* **TASKS TO CARRY OUT**:
(a) In the hockey puck problem, how long does the player keep applying the force the first time?
(b) Transcribe everything in the hockey puck problem from "A hockey puck" down to "m & 6.25 m/s.".
(c) Go on with the hockey puck problem from the point where it stops.

* **TEXT PASSAGE**:
=== Begin Enclosure ===
Question

A hockey puck with mass 0.160 kg is at rest at the origin (x=0) on the horizontal, frictionless surface of the rink. At time t=0 a player applies a force of 0.250 N to the puck, parallel to the x-axis; she continues to apply this force until t=2.00 s. (a) What are the position and speed of the puck at t=2.00 s? (b) If the same force is again applied at t=5.00 s, what are the position and speed of the puck at t=7.00 s?​

Answer 1

Answer:

The answer is a) 3.125 m & 3.125 m/s and b) 21.875 m & 6.25 m/s.

Explanation:

a) Given information:

Initial velocity (u) = 0 m/s

Mass (m) = 0.16 kg

Force (F) = 0.25 N

t = 2 s

Since,

Force (F) = Mass (m) x acceleration (a)
=== End Enclosure ===
* **PROVIDED DATA**:
=== Begin Enclosure ===
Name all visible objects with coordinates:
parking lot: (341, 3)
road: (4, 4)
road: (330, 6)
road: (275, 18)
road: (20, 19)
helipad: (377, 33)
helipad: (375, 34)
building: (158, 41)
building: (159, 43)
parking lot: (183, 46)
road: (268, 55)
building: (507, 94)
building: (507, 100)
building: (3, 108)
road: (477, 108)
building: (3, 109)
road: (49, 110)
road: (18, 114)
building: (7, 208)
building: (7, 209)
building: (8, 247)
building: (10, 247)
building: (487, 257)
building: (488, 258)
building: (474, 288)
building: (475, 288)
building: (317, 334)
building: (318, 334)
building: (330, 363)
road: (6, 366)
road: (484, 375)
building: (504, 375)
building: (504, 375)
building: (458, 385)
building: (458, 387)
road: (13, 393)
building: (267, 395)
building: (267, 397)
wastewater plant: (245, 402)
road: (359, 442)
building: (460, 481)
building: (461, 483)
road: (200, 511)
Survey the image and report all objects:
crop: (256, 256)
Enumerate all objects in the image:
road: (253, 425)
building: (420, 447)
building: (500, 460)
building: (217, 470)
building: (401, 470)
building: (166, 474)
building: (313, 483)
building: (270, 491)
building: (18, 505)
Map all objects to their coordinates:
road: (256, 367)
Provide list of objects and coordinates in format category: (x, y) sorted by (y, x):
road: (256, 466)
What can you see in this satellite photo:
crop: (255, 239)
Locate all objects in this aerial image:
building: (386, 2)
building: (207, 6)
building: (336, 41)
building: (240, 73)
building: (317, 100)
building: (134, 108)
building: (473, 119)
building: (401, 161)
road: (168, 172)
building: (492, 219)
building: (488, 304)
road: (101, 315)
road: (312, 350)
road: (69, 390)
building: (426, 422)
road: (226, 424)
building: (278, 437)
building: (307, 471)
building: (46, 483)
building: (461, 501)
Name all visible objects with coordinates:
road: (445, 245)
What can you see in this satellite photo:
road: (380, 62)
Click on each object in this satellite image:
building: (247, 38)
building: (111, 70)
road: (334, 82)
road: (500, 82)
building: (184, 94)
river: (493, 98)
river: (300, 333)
=== End Enclosure ===
* **ANSWERS BY ITEM**:
(a) From t=0 until t=2.00 s, so for 2.00 seconds.

(b)
A hockey puck with mass 0.160 kg is at rest at the origin (x=0) on the horizontal, frictionless surface of the rink. At time t=0 a player applies a force of 0.250 N to the puck, parallel to the x-axis; she continues to apply this force until t=2.00 s. (a) What are the position and speed of the puck at t=2.00 s? (b) If the same force is again applied at t=5.00 s, what are the position and speed of the puck at t=7.00 s?​

Answer 1

Answer:

The answer is a) 3.125 m & 3.125 m/s and b) 21.875 m & 6.25 m/s.

(c)
Hence,

0.25 = 0.16 x a

a = 0.25/0.16 = 1.5625 $m/s^{2}$

According to first law of motion, position (s) is given by:

$s = ut + \frac{1}{2} at^{2}$

Hence, distance travelled till t= 2s:

s = 0 + (0.5 x 1.5625 x 4) = 3.125 m

Velocity at t = 2 s:

v = u + a.t

v = 0 + 1.5625 x 2 = 3.125 m/s

b) Since there is no acceleration between 2s and 5s, the velocity will remain same.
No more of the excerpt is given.